Suffering is the Face of Poverty
- Susan Angela
- Apr 25, 2020
- 3 min read
At 26 years of age, I moved from Eau Claire, Wisconsin to Vallejo, California. Driving a 1977 Ford LTD, I fit all my possessions in the car, along with my six-month old malamute-shepherd mix, Sara. There was a feeling of freedom traveling the open road, unburdened of belongings. I hoped to continue this minimal living with the ultimate goal of carrying all I possessed on my back like a hermit crab. However, shortly thereafter I married and had children and filled to the brim the same vehicle with just an outing to the beach or a day trip to grandma’s!
Greed is accumulating and hoarding more than needed. Greed can be inherent in individuals, communities, and even nation states, while poverty is the inability to accumulate enough to live on. However, this presupposes limits on abundance. If abundance is energy, it is limitless. Energy is limited by our mindsets and by our thoughts. However, it does not take away from the suffering of those experiencing poverty.
Poverty can be a life choice, a chosen path. Poverty could be seen as heroic; the placing of one’s total being in God, letting go of all worldly things, trusting one's basic physical needs will be met.

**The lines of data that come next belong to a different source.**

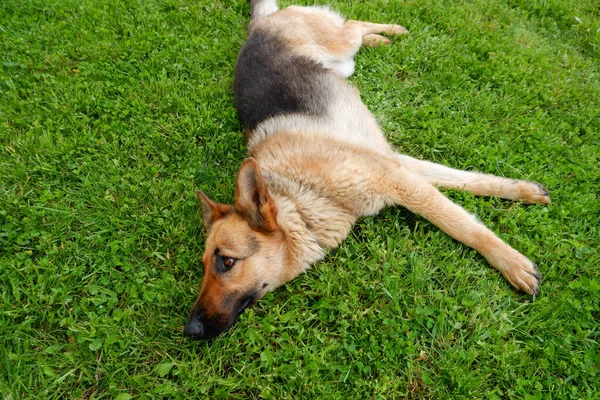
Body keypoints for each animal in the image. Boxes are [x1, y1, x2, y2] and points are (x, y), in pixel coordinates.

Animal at [183, 0, 548, 340]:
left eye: (226, 261)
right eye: (203, 266)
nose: (190, 329)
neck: (301, 197)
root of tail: (258, 26)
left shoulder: (397, 178)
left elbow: (463, 224)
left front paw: (514, 264)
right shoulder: (398, 165)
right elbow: (467, 181)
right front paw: (523, 191)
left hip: (341, 46)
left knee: (354, 24)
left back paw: (393, 31)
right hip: (345, 64)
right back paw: (380, 40)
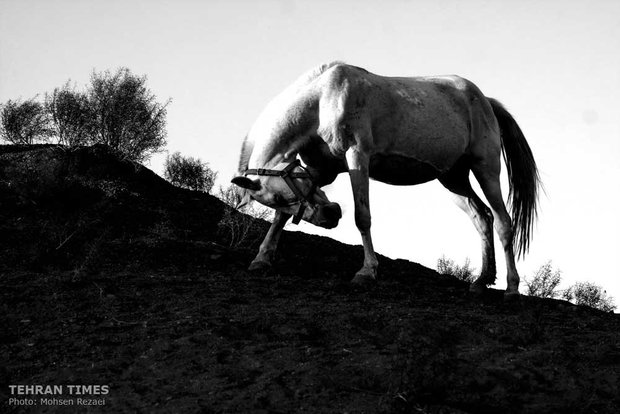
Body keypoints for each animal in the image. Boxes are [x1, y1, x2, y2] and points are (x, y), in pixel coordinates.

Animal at [232, 61, 536, 296]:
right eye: (277, 198)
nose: (331, 215)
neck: (323, 100)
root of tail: (485, 101)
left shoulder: (357, 157)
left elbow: (362, 217)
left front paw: (367, 272)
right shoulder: (321, 170)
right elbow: (281, 219)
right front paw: (261, 259)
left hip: (486, 169)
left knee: (503, 221)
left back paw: (511, 288)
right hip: (453, 179)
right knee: (482, 218)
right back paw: (481, 281)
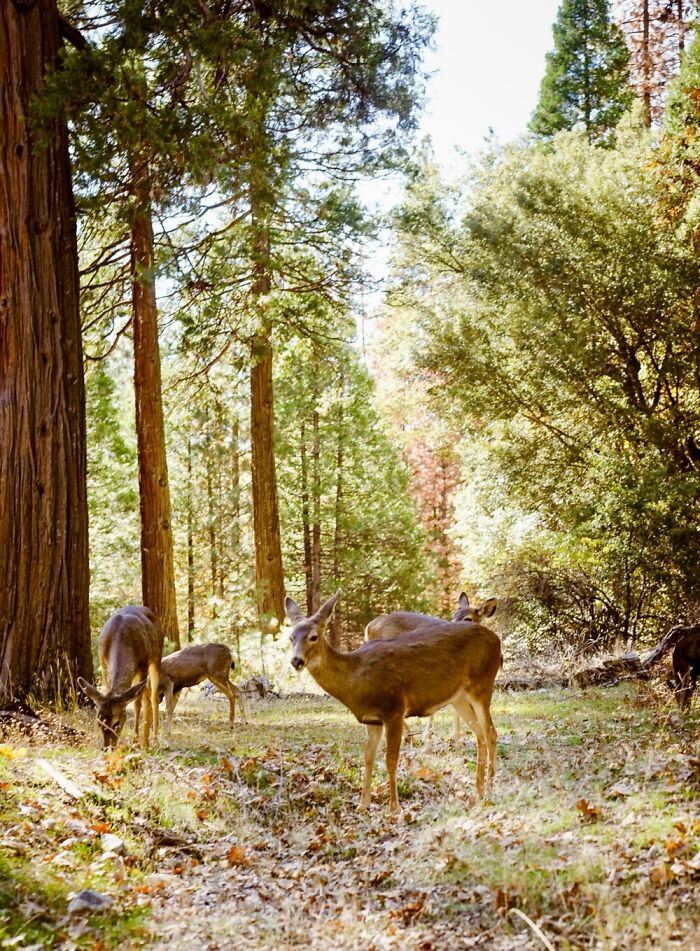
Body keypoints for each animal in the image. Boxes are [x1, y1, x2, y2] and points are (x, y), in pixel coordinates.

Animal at [77, 605, 163, 749]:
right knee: (147, 696)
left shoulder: (143, 664)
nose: (107, 748)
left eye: (116, 723)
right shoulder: (103, 664)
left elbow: (137, 704)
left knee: (153, 697)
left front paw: (137, 742)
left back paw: (153, 740)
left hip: (156, 658)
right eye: (99, 722)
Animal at [365, 593, 498, 744]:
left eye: (468, 618)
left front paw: (456, 740)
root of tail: (369, 626)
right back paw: (409, 737)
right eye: (454, 614)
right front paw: (429, 737)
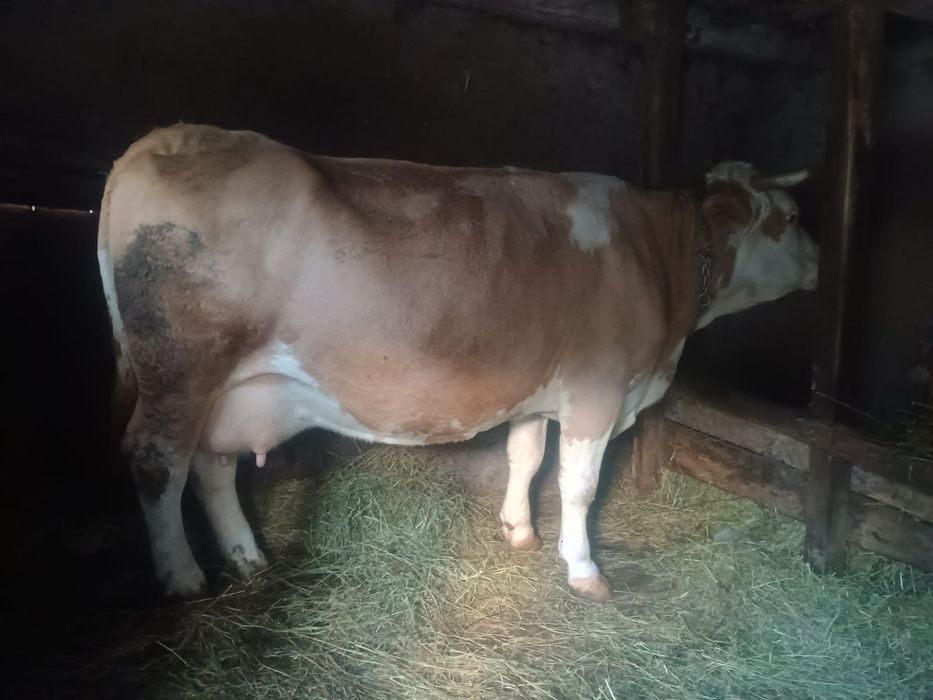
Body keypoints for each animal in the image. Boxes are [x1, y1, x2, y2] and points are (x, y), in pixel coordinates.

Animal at [97, 124, 818, 601]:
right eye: (785, 217)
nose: (819, 263)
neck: (659, 264)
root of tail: (164, 139)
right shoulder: (599, 389)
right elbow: (578, 485)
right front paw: (584, 570)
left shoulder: (538, 387)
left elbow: (525, 457)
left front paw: (519, 531)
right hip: (179, 369)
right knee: (158, 460)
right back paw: (182, 575)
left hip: (227, 388)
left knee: (212, 464)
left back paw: (247, 557)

We like having. We fear lack. We accumulate because of our fears of lack. We see others who lack and suffer because of poverty. Fortunately, many give and share their resources with others to alleviate as much suffering as they are able.
If there is anyone in your community who does not have food, feed them. If there is anyone in your community who has no access to healers, provide for them the needed help. If there is anyone in your community who does not have the shelter of a home, provide them with one even if it means opening your own doors and inviting the homeless in. These are acts of love.

Photo bybill wegeneronUnsplash
Poverty needs to be looked at in a different perspective. We are all born into poverty as our head crowns into the world. We are poor in this world to the wealth of the Eternal. We seek after pleasures and riches of this world, but all the pleasures and riches of the world still leave us poor if we have not a relationship with God. There are the poor who have not enough to eat, clean water to drink, a home to shelter them, family/friends to help them in their need, including access to healing medicines, and the freedom to come and go as they please on the earth.
Those who have must give so all have enough. Giving expands spirit. Giving away what one has to another in need makes the giver less poor in spirit and the receiver less poor in worldly goods. Receiving in gratitude allows the poor in worldly goods to expand their spirit as well. Giving is more important than accumulating and hoarding. Those who accumulate and hoard are the truly poor ones.
Living a simple life allows one freedom from the material. Possessions take up time and energy. The more one wants or has, the more energy and time they take up. Living with less offers one freedom from possessions and more time and energy for the pursuit of service.
Unless one does not have the resources to live at all, one may not know they are poor unless they compare themselves with another. It is not the poverty that causes discontent, but the comparison. Seeing the abundance of the few, while you scrape and beg and work more hours than your body has energy for, creates discord and resentment. It is a ticking time bomb. Poverty without education, without learning about opportunities available, is an equation for hopelessness. If you have been blessed, give, and make a difference for another.